In a paper published online in advance in Science this week, an international team led by investigators at King's College London shows that, in developing mice, the transcription factor Myb is required for the development of hematopoietic stem cells as well as for all CD11bhigh monocytes and macrophages, though it is "dispensable for yolk sac macrophages and for the development of YS [yolk sac]-derived F4/80bright macrophages in several tissues." Overall, the authors say that their "results define a lineage of tissue macrophages that derive from the YS and are genetically distinct from HSC [hematopoietic stem cell] progeny."
Over in this week's issue, an international team led by researchers at Singapore's Institute of Medical Biology shows that "Trim28 is required for epigenetic stability during mouse oocyte to embryo transition." In its paper, the team shows that "embryonic lethality may result from the misregulation of genomic imprinting in mice lacking maternal Trim28," thus revealing "the long-range effects of a maternal gene deletion on epigenetic memory and illustrate the delicate equilibrium of maternal and zygotic factors during nuclear reprogramming," the authors write.
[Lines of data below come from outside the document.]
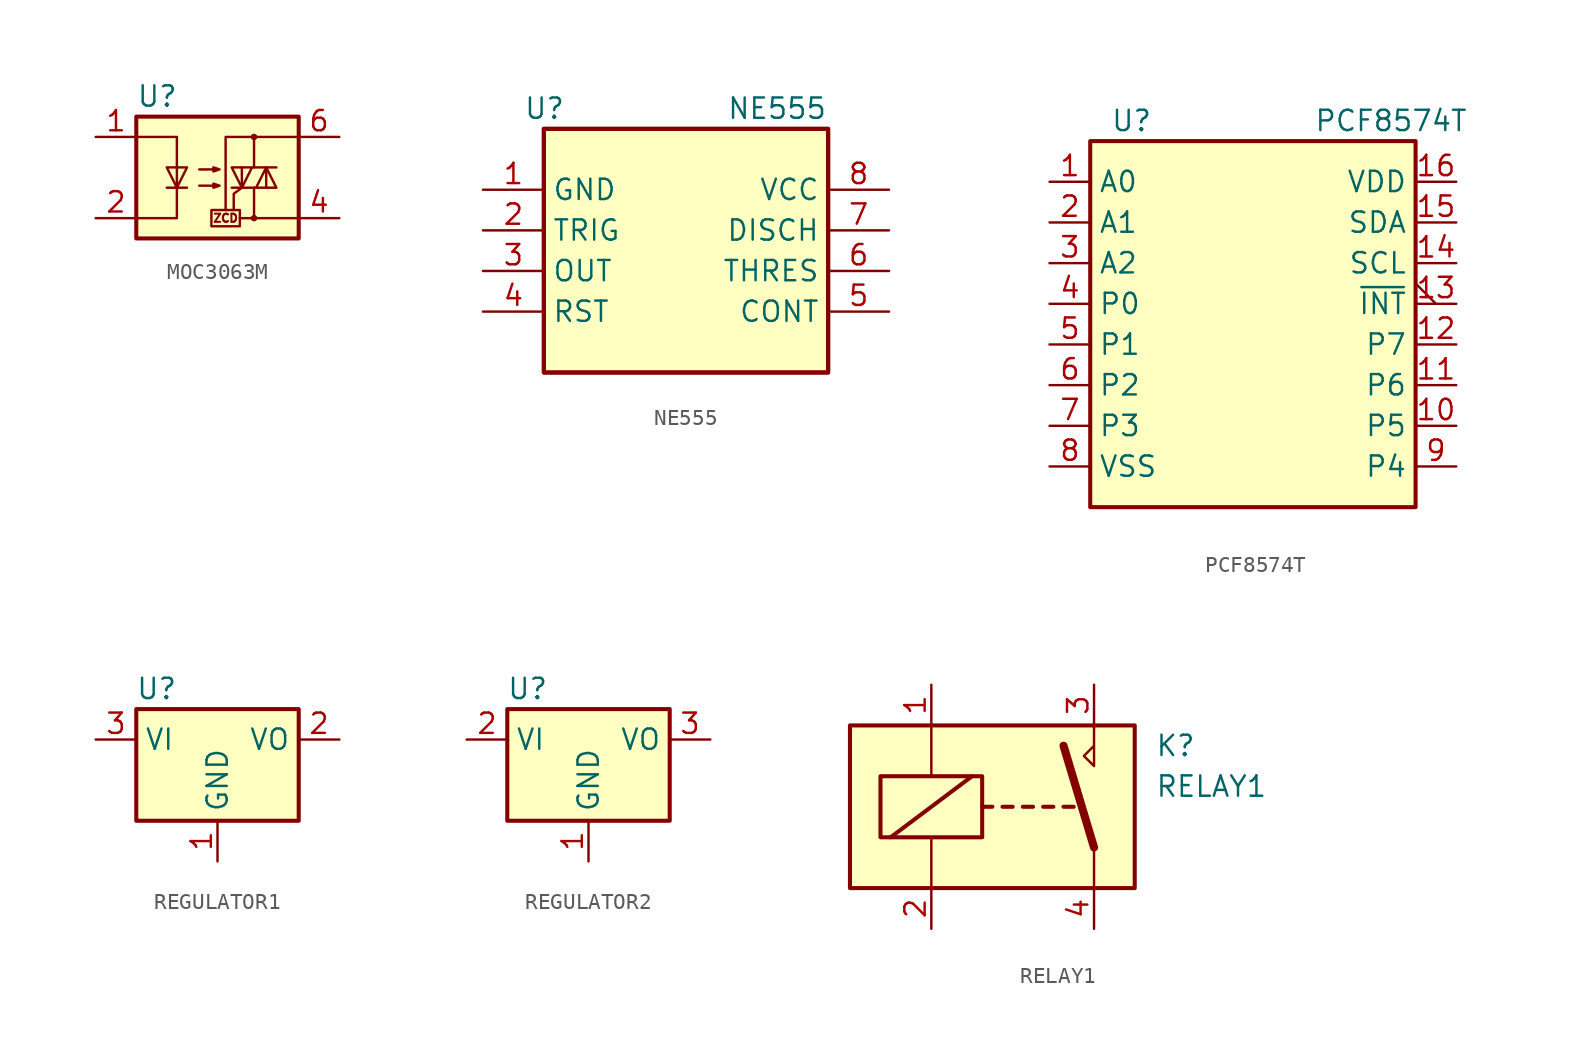
<source format=kicad_sym>
(kicad_symbol_lib
  (version 20220914)
  (generator kicad_symbol_editor)
  (symbol "MOC3063M"
    (property "Reference" "U"
      (at -5.08 5.08 0)
      (effects (font (size 1.27 1.27)) (justify left)))
    (property "Manufacturer" ""
      (at 0 0 0)
      (effects (font (size 1.27 1.27)) (justify left)))
    (property "Manufacturer Part Number" ""
      (at 0 0 0)
      (effects (font (size 1.27 1.27)) (justify left)))
    (symbol "MOC3063M_0_0"
      (rectangle (start -0.381 -2.032) (end 1.397 -3.048) (stroke (width 0) (type default)) (fill (type none)))
      (polyline (pts (xy 2.286 -2.54) (xy 1.397 -2.54)) (stroke (width 0) (type default)) (fill (type none)))
      (polyline (pts (xy 1.524 -0.635) (xy 1.016 -1.016) (xy 1.016 -2.032)) (stroke (width 0) (type default)) (fill (type none)))
      (text "ZCD" (at 0.508 -2.54 0) (effects (font (size 0.508 0.508)))))
    (symbol "MOC3063M_0_1"
      (rectangle (start -5.08 3.81) (end 5.08 -3.81) (stroke (width 0.254) (type default)) (fill (type background)))
      (polyline (pts (xy -3.175 -0.635) (xy -1.905 -0.635)) (stroke (width 0) (type default)) (fill (type none)))
      (polyline (pts (xy 1.524 -0.635) (xy 1.524 0.635)) (stroke (width 0) (type default)) (fill (type none)))
      (polyline (pts (xy 3.048 0.635) (xy 3.048 -0.635)) (stroke (width 0) (type default)) (fill (type none)))
      (polyline (pts (xy 2.286 -0.635) (xy 2.286 -2.54) (xy 5.08 -2.54)) (stroke (width 0) (type default)) (fill (type none)))
      (polyline (pts (xy 2.286 0.635) (xy 2.286 2.54) (xy 5.08 2.54)) (stroke (width 0) (type default)) (fill (type none)))
      (polyline (pts (xy 2.286 2.54) (xy 0.508 2.54) (xy 0.508 -2.032)) (stroke (width 0) (type default)) (fill (type none)))
      (polyline (pts (xy -5.08 2.54) (xy -2.54 2.54) (xy -2.54 -2.54) (xy -5.08 -2.54)) (stroke (width 0) (type default)) (fill (type none)))
      (polyline (pts (xy -2.54 -0.635) (xy -3.175 0.635) (xy -1.905 0.635) (xy -2.54 -0.635)) (stroke (width 0) (type default)) (fill (type none)))
      (polyline (pts (xy 0.889 -0.635) (xy 3.683 -0.635) (xy 3.048 0.635) (xy 2.413 -0.635)) (stroke (width 0) (type default)) (fill (type none)))
      (polyline (pts (xy 3.683 0.635) (xy 0.889 0.635) (xy 1.524 -0.635) (xy 2.159 0.635)) (stroke (width 0) (type default)) (fill (type none)))
      (polyline (pts (xy -1.143 -0.508) (xy 0.127 -0.508) (xy -0.254 -0.635) (xy -0.254 -0.381) (xy 0.127 -0.508)) (stroke (width 0) (type default)) (fill (type none)))
      (polyline (pts (xy -1.143 0.508) (xy 0.127 0.508) (xy -0.254 0.381) (xy -0.254 0.635) (xy 0.127 0.508)) (stroke (width 0) (type default)) (fill (type none)))
      (circle (center 2.286 -2.54) (radius 0.127) (stroke (width 0) (type default)) (fill (type none)))
      (circle (center 2.286 2.54) (radius 0.127) (stroke (width 0) (type default)) (fill (type none))))
    (symbol "MOC3063M_1_1"
      (pin passive line (at -7.62 2.54 0) (length 2.54) (name "~" (effects (font (size 1.27 1.27)))) (number "1" (effects (font (size 1.27 1.27)))))
      (pin passive line (at -7.62 -2.54 0) (length 2.54) (name "~" (effects (font (size 1.27 1.27)))) (number "2" (effects (font (size 1.27 1.27)))))
      (pin no_connect line (at -5.08 0 0) (length 2.54) hide (name "NC" (effects (font (size 1.27 1.27)))) (number "3" (effects (font (size 1.27 1.27)))))
      (pin passive line (at 7.62 -2.54 180) (length 2.54) (name "~" (effects (font (size 1.27 1.27)))) (number "4" (effects (font (size 1.27 1.27)))))
      (pin no_connect line (at 5.08 0 180) (length 2.54) hide (name "NC" (effects (font (size 1.27 1.27)))) (number "5" (effects (font (size 1.27 1.27)))))
      (pin passive line (at 7.62 2.54 180) (length 2.54) (name "~" (effects (font (size 1.27 1.27)))) (number "6" (effects (font (size 1.27 1.27)))))))
  (symbol "NE555"
    (property "Reference" "U"
      (at -10.16 8.89 0)
      (effects (font (size 1.27 1.27)) (justify left)))
    (property "Value" "NE555"
      (at 2.54 8.89 0)
      (effects (font (size 1.27 1.27)) (justify left)))
    (property "Manufacturer" ""
      (at 0 0 0)
      (effects (font (size 1.27 1.27)) (justify left)))
    (property "Manufacturer Part Number" ""
      (at 0 0 0)
      (effects (font (size 1.27 1.27)) (justify left)))
    (symbol "NE555_0_1"
      (rectangle (start -8.89 -7.62) (end 8.89 7.62) (stroke (width 0.254) (type default)) (fill (type background)))
      (rectangle (start -8.89 7.62) (end 8.89 -7.62) (stroke (width 0.254) (type default)) (fill (type background))))
    (symbol "NE555_1_0"
      (pin power_in line (at -12.7 3.81 0) (length 3.81) (name "GND" (effects (font (size 1.27 1.27)))) (number "1" (effects (font (size 1.27 1.27)))))
      (pin power_in line (at 12.7 3.81 180) (length 3.81) (name "VCC" (effects (font (size 1.27 1.27)))) (number "8" (effects (font (size 1.27 1.27))))))
    (symbol "NE555_1_1"
      (pin input line (at -12.7 1.27 0) (length 3.81) (name "TRIG" (effects (font (size 1.27 1.27)))) (number "2" (effects (font (size 1.27 1.27)))))
      (pin output line (at -12.7 -1.27 0) (length 3.81) (name "OUT" (effects (font (size 1.27 1.27)))) (number "3" (effects (font (size 1.27 1.27)))))
      (pin input line (at -12.7 -3.81 0) (length 3.81) (name "RST" (effects (font (size 1.27 1.27)))) (number "4" (effects (font (size 1.27 1.27)))))
      (pin input line (at 12.7 -3.81 180) (length 3.81) (name "CONT" (effects (font (size 1.27 1.27)))) (number "5" (effects (font (size 1.27 1.27)))))
      (pin input line (at 12.7 -1.27 180) (length 3.81) (name "THRES" (effects (font (size 1.27 1.27)))) (number "6" (effects (font (size 1.27 1.27)))))
      (pin input line (at 12.7 1.27 180) (length 3.81) (name "DISCH" (effects (font (size 1.27 1.27)))) (number "7" (effects (font (size 1.27 1.27)))))))
  (symbol "PCF8574T"
    (property "Reference" "U"
      (at -8.89 12.7 0)
      (effects (font (size 1.27 1.27)) (justify left)))
    (property "Value" "PCF8574T"
      (at 3.81 12.7 0)
      (effects (font (size 1.27 1.27)) (justify left)))
    (property "Manufacturer" ""
      (at 0 -3.81 0)
      (effects (font (size 1.27 1.27)) (justify left)))
    (property "Manufacturer Part Number" ""
      (at 0 -3.81 0)
      (effects (font (size 1.27 1.27)) (justify left)))
    (symbol "PCF8574T_0_1"
      (rectangle (start -10.16 11.43) (end 10.16 -11.43) (stroke (width 0.254) (type default)) (fill (type background))))
    (symbol "PCF8574T_1_1"
      (pin input line (at -12.7 8.89 0) (length 2.54) (name "A0" (effects (font (size 1.27 1.27)))) (number "1" (effects (font (size 1.27 1.27)))))
      (pin bidirectional line (at 12.7 -6.35 180) (length 2.54) (name "P5" (effects (font (size 1.27 1.27)))) (number "10" (effects (font (size 1.27 1.27)))))
      (pin bidirectional line (at 12.7 -3.81 180) (length 2.54) (name "P6" (effects (font (size 1.27 1.27)))) (number "11" (effects (font (size 1.27 1.27)))))
      (pin bidirectional line (at 12.7 -1.27 180) (length 2.54) (name "P7" (effects (font (size 1.27 1.27)))) (number "12" (effects (font (size 1.27 1.27)))))
      (pin open_collector output_low (at 12.7 1.27 180) (length 2.54) (name "~{INT}" (effects (font (size 1.27 1.27)))) (number "13" (effects (font (size 1.27 1.27)))))
      (pin input line (at 12.7 3.81 180) (length 2.54) (name "SCL" (effects (font (size 1.27 1.27)))) (number "14" (effects (font (size 1.27 1.27)))))
      (pin bidirectional line (at 12.7 6.35 180) (length 2.54) (name "SDA" (effects (font (size 1.27 1.27)))) (number "15" (effects (font (size 1.27 1.27)))))
      (pin power_in line (at 12.7 8.89 180) (length 2.54) (name "VDD" (effects (font (size 1.27 1.27)))) (number "16" (effects (font (size 1.27 1.27)))))
      (pin input line (at -12.7 6.35 0) (length 2.54) (name "A1" (effects (font (size 1.27 1.27)))) (number "2" (effects (font (size 1.27 1.27)))))
      (pin input line (at -12.7 3.81 0) (length 2.54) (name "A2" (effects (font (size 1.27 1.27)))) (number "3" (effects (font (size 1.27 1.27)))))
      (pin bidirectional line (at -12.7 1.27 0) (length 2.54) (name "P0" (effects (font (size 1.27 1.27)))) (number "4" (effects (font (size 1.27 1.27)))))
      (pin bidirectional line (at -12.7 -1.27 0) (length 2.54) (name "P1" (effects (font (size 1.27 1.27)))) (number "5" (effects (font (size 1.27 1.27)))))
      (pin bidirectional line (at -12.7 -3.81 0) (length 2.54) (name "P2" (effects (font (size 1.27 1.27)))) (number "6" (effects (font (size 1.27 1.27)))))
      (pin bidirectional line (at -12.7 -6.35 0) (length 2.54) (name "P3" (effects (font (size 1.27 1.27)))) (number "7" (effects (font (size 1.27 1.27)))))
      (pin power_in line (at -12.7 -8.89 0) (length 2.54) (name "VSS" (effects (font (size 1.27 1.27)))) (number "8" (effects (font (size 1.27 1.27)))))
      (pin bidirectional line (at 12.7 -8.89 180) (length 2.54) (name "P4" (effects (font (size 1.27 1.27)))) (number "9" (effects (font (size 1.27 1.27)))))))
  (symbol "REGULATOR1"
    (property "Reference" "U"
      (at -3.81 3.175 0)
      (effects (font (size 1.27 1.27))))
    (property "Manufacturer" ""
      (at 0 0 0)
      (effects (font (size 1.27 1.27))))
    (property "Manufacturer Part Number" ""
      (at 0 0 0)
      (effects (font (size 1.27 1.27))))
    (symbol "REGULATOR1_0_1"
      (rectangle (start -5.08 -5.08) (end 5.08 1.905) (stroke (width 0.254) (type default)) (fill (type background))))
    (symbol "REGULATOR1_1_1"
      (pin power_in line (at 0 -7.62 90) (length 2.54) (name "GND" (effects (font (size 1.27 1.27)))) (number "1" (effects (font (size 1.27 1.27)))))
      (pin power_out line (at 7.62 0 180) (length 2.54) (name "VO" (effects (font (size 1.27 1.27)))) (number "2" (effects (font (size 1.27 1.27)))))
      (pin power_in line (at -7.62 0 0) (length 2.54) (name "VI" (effects (font (size 1.27 1.27)))) (number "3" (effects (font (size 1.27 1.27)))))))
  (symbol "REGULATOR2"
    (property "Reference" "U"
      (at -3.81 3.175 0)
      (effects (font (size 1.27 1.27))))
    (property "Manufacturer" ""
      (at 0 0 0)
      (effects (font (size 1.27 1.27))))
    (property "Manufacturer Part Number" ""
      (at 0 0 0)
      (effects (font (size 1.27 1.27))))
    (symbol "REGULATOR2_0_1"
      (rectangle (start -5.08 -5.08) (end 5.08 1.905) (stroke (width 0.254) (type default)) (fill (type background))))
    (symbol "REGULATOR2_1_1"
      (pin power_in line (at 0 -7.62 90) (length 2.54) (name "GND" (effects (font (size 1.27 1.27)))) (number "1" (effects (font (size 1.27 1.27)))))
      (pin power_in line (at -7.62 0 0) (length 2.54) (name "VI" (effects (font (size 1.27 1.27)))) (number "2" (effects (font (size 1.27 1.27)))))
      (pin power_out line (at 7.62 0 180) (length 2.54) (name "VO" (effects (font (size 1.27 1.27)))) (number "3" (effects (font (size 1.27 1.27)))))))
  (symbol "RELAY1"
    (pin_names hide)
    (property "Reference" "K"
      (at 8.89 3.81 0)
      (effects (font (size 1.27 1.27)) (justify left)))
    (property "Value" "RELAY1"
      (at 8.89 1.27 0)
      (effects (font (size 1.27 1.27)) (justify left)))
    (property "Manufacturer" ""
      (at 0 0 0)
      (effects (font (size 1.27 1.27)) (justify left)))
    (property "Manufacturer Part Number" ""
      (at 0 0 0)
      (effects (font (size 1.27 1.27)) (justify left)))
    (symbol "RELAY1_0_0"
      (polyline (pts (xy 5.08 5.08) (xy 5.08 2.54) (xy 4.445 3.175) (xy 5.08 3.81)) (stroke (width 0) (type default)) (fill (type none))))
    (symbol "RELAY1_0_1"
      (rectangle (start -10.16 5.08) (end 7.62 -5.08) (stroke (width 0.254) (type default)) (fill (type background)))
      (rectangle (start -8.255 1.905) (end -1.905 -1.905) (stroke (width 0.254) (type default)) (fill (type none)))
      (polyline (pts (xy -7.62 -1.905) (xy -2.54 1.905)) (stroke (width 0.254) (type default)) (fill (type none)))
      (polyline (pts (xy -5.08 -5.08) (xy -5.08 -1.905)) (stroke (width 0) (type default)) (fill (type none)))
      (polyline (pts (xy -5.08 5.08) (xy -5.08 1.905)) (stroke (width 0) (type default)) (fill (type none)))
      (polyline (pts (xy -1.905 0) (xy -1.27 0)) (stroke (width 0.254) (type default)) (fill (type none)))
      (polyline (pts (xy -0.635 0) (xy 0 0)) (stroke (width 0.254) (type default)) (fill (type none)))
      (polyline (pts (xy 0.635 0) (xy 1.27 0)) (stroke (width 0.254) (type default)) (fill (type none)))
      (polyline (pts (xy 1.905 0) (xy 2.54 0)) (stroke (width 0.254) (type default)) (fill (type none)))
      (polyline (pts (xy 3.175 0) (xy 3.81 0)) (stroke (width 0.254) (type default)) (fill (type none)))
      (polyline (pts (xy 5.08 -2.54) (xy 3.175 3.81)) (stroke (width 0.508) (type default)) (fill (type none)))
      (polyline (pts (xy 5.08 -2.54) (xy 5.08 -5.08)) (stroke (width 0) (type default)) (fill (type none))))
    (symbol "RELAY1_1_1"
      (pin passive line (at -5.08 7.62 270) (length 2.54) (name "+" (effects (font (size 1.27 1.27)))) (number "1" (effects (font (size 1.27 1.27)))))
      (pin passive line (at -5.08 -7.62 90) (length 2.54) (name "-" (effects (font (size 1.27 1.27)))) (number "2" (effects (font (size 1.27 1.27)))))
      (pin passive line (at 5.08 7.62 270) (length 2.54) (name "~" (effects (font (size 1.27 1.27)))) (number "3" (effects (font (size 1.27 1.27)))))
      (pin passive line (at 5.08 -7.62 90) (length 2.54) (name "~" (effects (font (size 1.27 1.27)))) (number "4" (effects (font (size 1.27 1.27))))))))
</source>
Finally, in Science Translational Medicine, researchers at the Mount Sinai School of Medicine in New York present "enhanced pharmacodynamic models, which synergistically combine the desirable features of systems biology and current PD [pharmacodynamic] models within the framework of ordinary or partial differential equations." The Mount Sinai team says these models, which they've dubbed ePD, "analyze regulatory networks involved in drug action can account for a drug's multiple targets and for the effects of genomic, epigenomic, and post-translational changes on the drug efficacy," and says that information gleaned from them could help "drive drug discovery and shape precision medicine."